If this was the case, his journey had a finite end, and there was no way he would be reaching deeper levels in the earth's mantle, where untold archaeological treasures might lie or past civilizations beyond anyone's imagination might have once lived — or still live.

He knew he shouldn't be disappointed. Despite all the danger he'd faced, he'd already made some of the most remarkable discoveries of the century, probably of any century. If he ever made it back home, he'd be lauded as one of the greats of the archaeological fraternity.

When he'd set out from Highfield on that day so long ago, heaving back the shelves in his cellar to begin down the tunnel he'd dug, as if he'd been a character from some farfetched children's story, he'd had absolutely no conception of what he was getting himself into. But he had got this far, and in the course of his journey he'd overcome everything that had been thrown at him, surprising himself in the process.

And now, as he thought about it, he realized he'd developed a taste for adventure, for taking risks. As he strolled down the dark path, his shoulders straightened and he allowed himself a swagger.

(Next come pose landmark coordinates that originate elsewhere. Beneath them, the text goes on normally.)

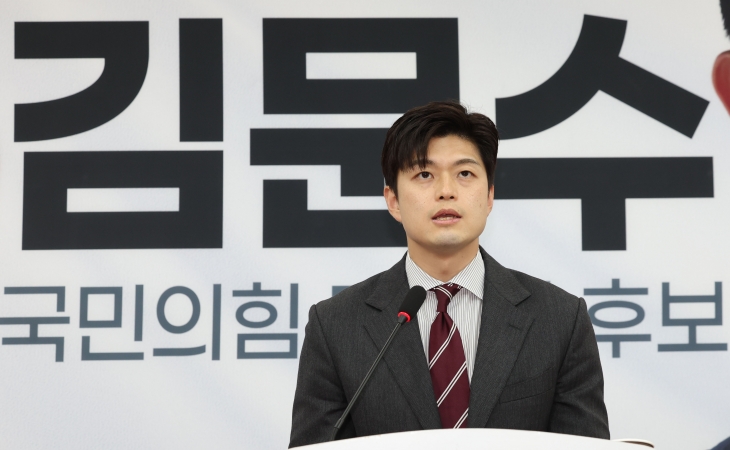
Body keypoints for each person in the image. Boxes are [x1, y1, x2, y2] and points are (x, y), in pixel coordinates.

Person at [289, 101, 609, 447]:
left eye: (464, 174)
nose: (446, 190)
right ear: (393, 201)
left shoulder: (559, 320)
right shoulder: (335, 326)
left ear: (489, 196)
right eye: (424, 175)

"Move over, Howard Carter," he declared in a loud voice. "Tutankhamen's tomb is nothing compared to my discoveries!"

Dr. Burrows could almost hear the thunderous applause, the accolades, and imagine the many television appearances and the…

His shoulders suddenly slumped again, and the swagger evaporated.

Somehow it wasn't enough.

Sure, he had a mammoth task ahead of him. Just documenting everything on the Coprolite map would be enough to keep him busy for many lifetimes — and require a huge research team — but still, he felt a profound sense of disappointment.